START SELECTED PASSAGE

Venezuelans can buy gasoline cheaper than bottled water, but struggle to find milk, flour, cooking oil, toilet paper, deodorant, shampoo and other products.
The shortages helped fuel violent protests against Maduro’s government from February to May last year, in which 43 people were killed.
The central bank said the protests “prevented the proper distribution of basic goods to the population and the normal production of goods and services.”
It blamed the demonstrations for an “economic reversal and a fall in economic activity.”
Price increases were the sharpest for housing, food and alcoholic beverages, and restaurants and hotels, according to the central bank.
It has not published the index that measures scarcity since March, when it found that 19 categories of key products were experiencing “serious supply problems.”
Falling crude prices have taken a massive extra toll on a country that gets 96 percent of its foreign currency from oil.

END SELECTED PASSAGE

### TASKS TO COMPLETE
A) Answer these questions using the passage on Venezuela's shortages:
(i) How many people were killed in the protests against Maduro's government from February to May last year?
(ii) According to the central bank, which areas saw the sharpest price increases?
(iii) What percentage of Venezuela's foreign currency comes from oil?
B) Write a few more sentences to carry the passage on Venezuela's shortages forward from its final sentence.

START RECORDS SHOWN

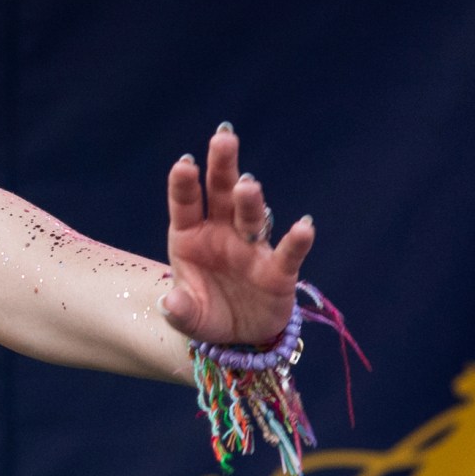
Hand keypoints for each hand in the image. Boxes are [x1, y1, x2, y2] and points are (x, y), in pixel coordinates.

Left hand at [160, 127, 313, 347]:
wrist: (238, 337)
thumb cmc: (206, 312)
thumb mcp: (187, 317)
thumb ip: (179, 310)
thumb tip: (170, 303)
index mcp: (191, 236)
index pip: (186, 205)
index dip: (185, 184)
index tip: (184, 164)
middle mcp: (222, 234)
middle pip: (222, 194)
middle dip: (223, 167)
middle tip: (224, 138)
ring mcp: (251, 249)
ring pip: (251, 217)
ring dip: (250, 201)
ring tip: (248, 186)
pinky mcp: (278, 271)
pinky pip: (288, 254)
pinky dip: (297, 241)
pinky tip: (304, 227)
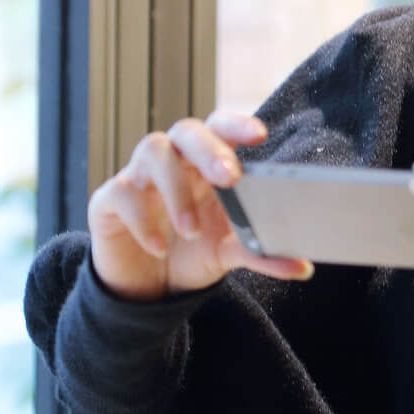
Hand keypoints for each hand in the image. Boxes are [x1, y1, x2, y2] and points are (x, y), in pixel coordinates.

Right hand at [87, 112, 315, 301]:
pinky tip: (158, 248)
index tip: (260, 135)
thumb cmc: (191, 254)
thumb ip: (261, 254)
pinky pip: (122, 193)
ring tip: (191, 230)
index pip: (220, 128)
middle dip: (209, 149)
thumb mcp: (228, 254)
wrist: (146, 288)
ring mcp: (139, 176)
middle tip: (228, 177)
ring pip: (153, 150)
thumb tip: (303, 267)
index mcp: (206, 164)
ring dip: (175, 188)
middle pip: (187, 130)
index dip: (237, 125)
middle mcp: (174, 161)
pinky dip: (142, 220)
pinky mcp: (110, 199)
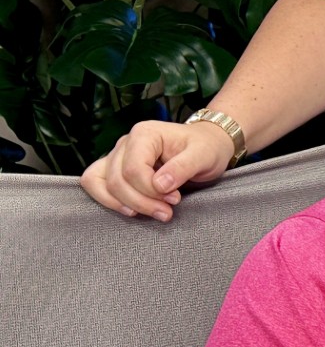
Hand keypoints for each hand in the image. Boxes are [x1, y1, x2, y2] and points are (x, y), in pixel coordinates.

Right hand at [79, 117, 236, 218]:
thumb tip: (160, 185)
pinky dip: (110, 201)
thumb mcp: (204, 155)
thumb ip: (182, 168)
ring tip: (153, 213)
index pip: (133, 169)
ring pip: (101, 184)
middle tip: (167, 212)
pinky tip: (132, 211)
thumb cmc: (206, 147)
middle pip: (117, 180)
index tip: (174, 199)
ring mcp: (117, 156)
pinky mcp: (114, 169)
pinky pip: (96, 185)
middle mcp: (125, 143)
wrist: (207, 145)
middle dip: (141, 202)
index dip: (150, 190)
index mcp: (145, 134)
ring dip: (124, 204)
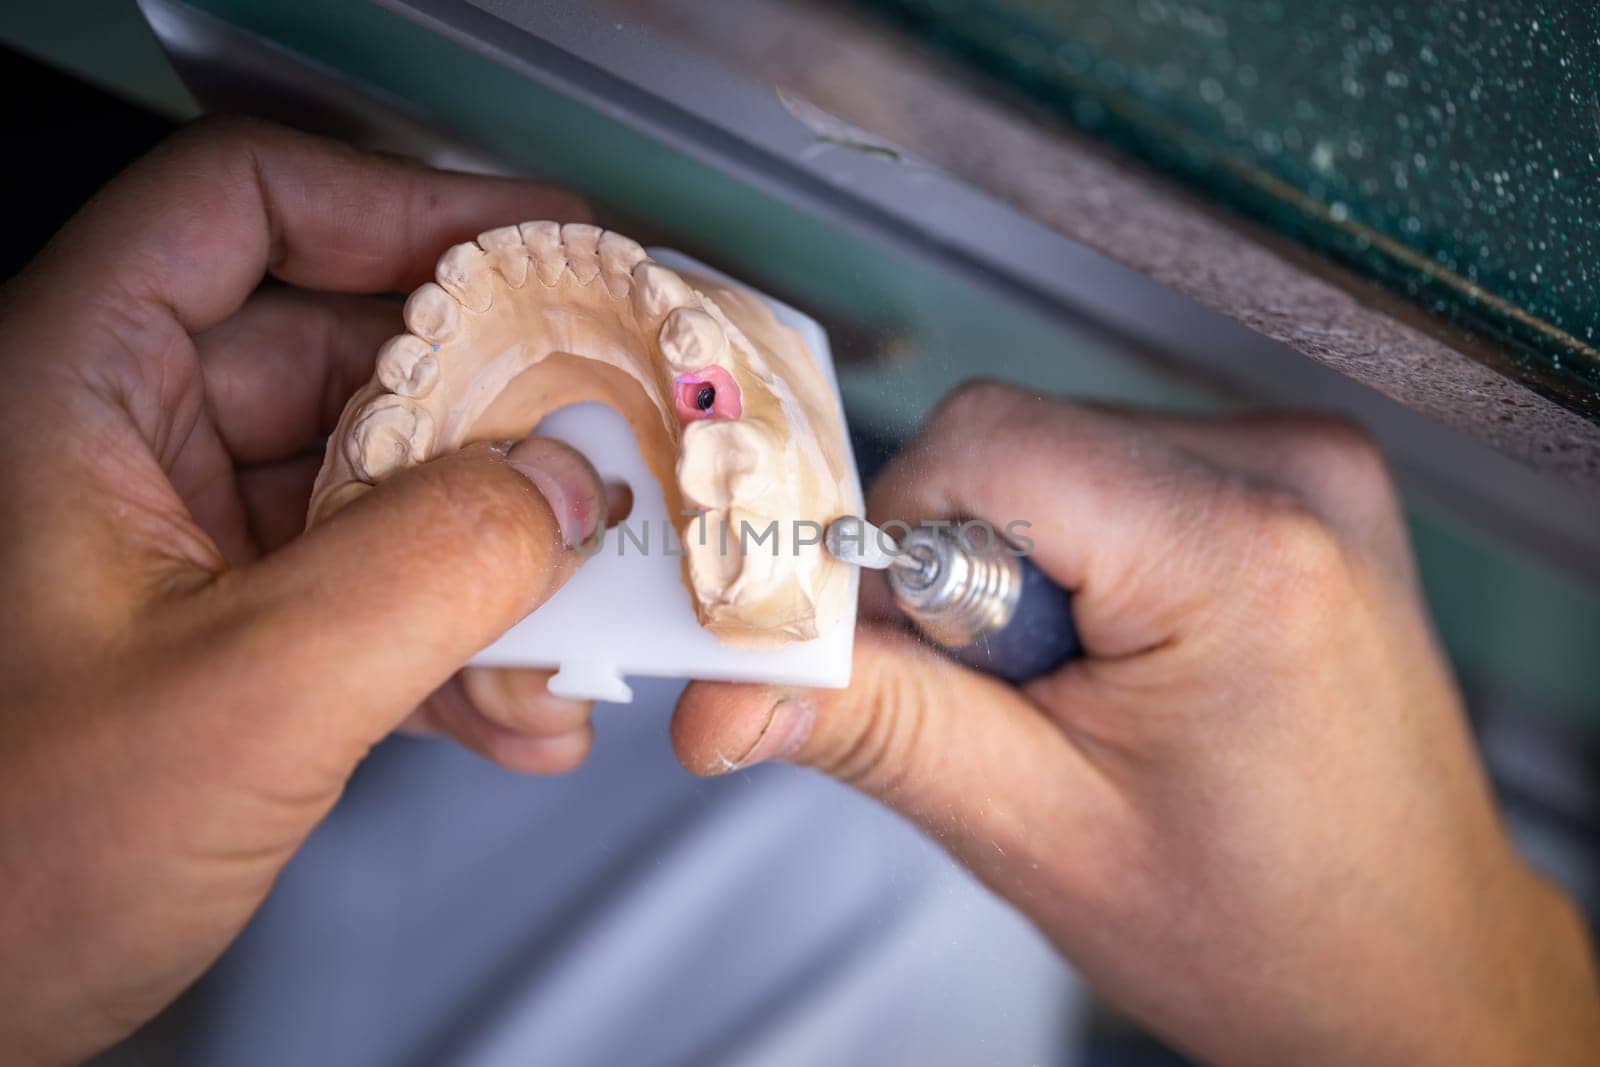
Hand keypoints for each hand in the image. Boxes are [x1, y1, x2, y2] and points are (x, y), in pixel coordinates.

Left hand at [0, 118, 603, 1061]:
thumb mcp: (246, 697)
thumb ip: (433, 570)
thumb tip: (565, 484)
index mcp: (71, 394)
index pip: (244, 204)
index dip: (401, 201)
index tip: (531, 244)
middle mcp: (121, 450)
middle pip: (342, 349)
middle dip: (490, 408)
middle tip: (600, 436)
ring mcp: (177, 546)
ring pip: (373, 480)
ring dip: (489, 546)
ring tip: (573, 605)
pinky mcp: (222, 632)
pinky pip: (365, 586)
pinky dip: (453, 635)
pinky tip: (515, 704)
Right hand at [673, 382, 1599, 1064]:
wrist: (1412, 965)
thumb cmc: (1269, 928)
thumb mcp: (1041, 834)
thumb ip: (875, 729)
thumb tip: (724, 690)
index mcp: (1242, 550)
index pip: (980, 444)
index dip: (892, 543)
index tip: (893, 653)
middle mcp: (1291, 472)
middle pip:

END RECORDS SHOWN

### PER-TASK OUTPUTS
A)
(i) 43 people.
(ii) Housing, food and alcoholic beverages, and restaurants and hotels.
(iii) 96 percent.

B)
Venezuela’s oil export price has plunged from US$95 a barrel in September to about US$48, Maduro said.
He accused the US of waging an “oil war” to hurt major crude producers like Venezuela and Russia, both currently at odds with Washington.
A boom in shale oil in the US has upended the world market, causing crude prices to hit a string of five-year lows in recent weeks.
OPEC added to the downward momentum last month by ruling out a production cut — a decision pushed through by wealthy Gulf states over Venezuela’s furious opposition.